Chapter 21
Olive
My head aches. Maybe because I had too much to drink, maybe because last night feels like one long fever dream.
Colin Fantino holding my hair while I whitey.
Colin Fantino in my bed after the nightmare, the memory of which still sends ice-cold shivers down my spine.
Colin Fantino kissing me, hungrily yet incredibly gently, and me falling back to sleep in his arms.
We almost got caught because, suddenly, it was getting light outside, and I now know that Fantino is absolutely useless in the mornings.
It’s just as well Ms. Barnett doesn’t come to wake me for the morning run like she does the others, or we’d have been so busted.
As it is, he managed to slip up to his own room unnoticed, leaving me time to sit motionless on my bed, staring into space.
I don’t know what this thing between us means.
I just know that my belly feels warm when I think of him.
Remember the way he held me tight. He was a different Colin from the one who never misses a chance to show everyone what a monster he is.
It was a version of him I want to see more of, yet I’m scared that last night was a one-off.
That he only treated me that way because I was drunk and needed his help.
At least in his eyes, because of course I didn’t really need help.
I don’t need anybody. But I can’t deny that the way he looked after me felt nice. So I’m weak. Great.
I go down to breakfast feeling nervous because I don’t know if he’ll have pulled the walls back up around himself.
I’m early, and he doesn’t show up for ages, but then, when he walks through the double doors into the dining room—which is buzzing like a beehive, same as every morning—his eyes rest on me first of all. He seeks me out among everyone else, and I feel warm again.

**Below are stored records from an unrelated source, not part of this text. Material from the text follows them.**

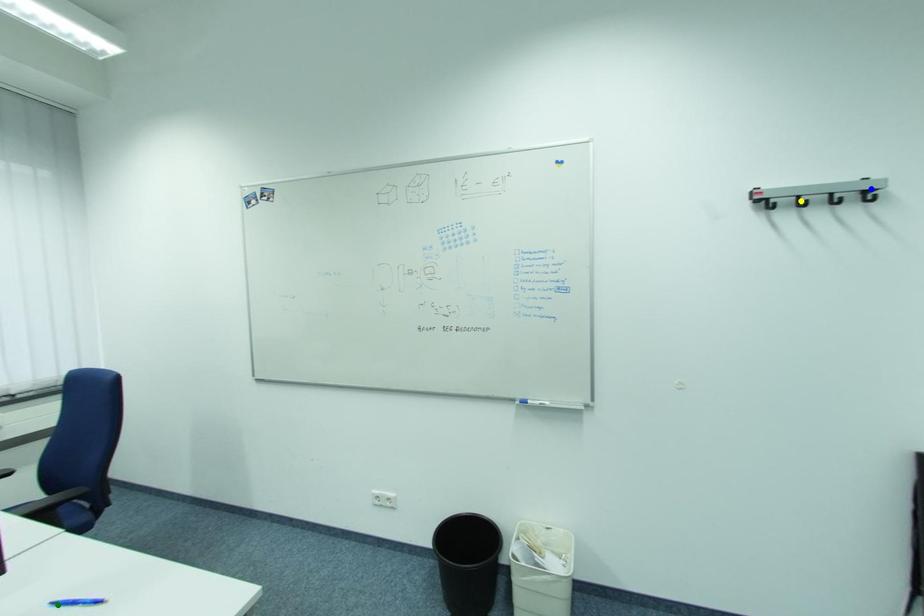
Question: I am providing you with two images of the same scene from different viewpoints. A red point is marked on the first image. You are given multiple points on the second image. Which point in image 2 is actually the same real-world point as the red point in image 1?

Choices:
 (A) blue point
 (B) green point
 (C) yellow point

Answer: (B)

“If you can face eating, that’s some kind of miracle,” he comments, coming to sit next to me. Just like that. Like it’s the most natural thing in the world.
I can’t help smiling. “Get tae fuck, Fantino.”
“Language, Olive, really!”
I jump. That was Mr. Acevedo, who’s just walking behind us.
“Sorry,” I mutter. Colin gloats at me as the teacher moves away again.
“Instant karma,” he says quietly, lowering his gaze to his phone, where he’s tapping in assorted numbers. It takes me a while to grasp that it’s his insulin dose, which he’s setting for his breakfast.
“How do you know what it needs to be?” I ask, without thinking.
Colin looks up wordlessly.
“Sorry for being interested.” He doesn’t need to look so pissed off.
“You get an instinct after a while,” he answers.
“But you don’t even know how much you’re going to eat?”
“Well, I just have to figure that out in advance.”
“What a pain.”
“Very helpful, Olive Garden. Very helpful.”
“Sorry,” I mumble.
He mutters in a decidedly hostile way. Then he glances up again and watches me, like he wants to check how it landed. And his eyes are so brown that I can’t even come up with a put-down.
Colin grins, like he knows all that. And I hate him. But I’m starting to worry that I’m well on the way to falling in love with him.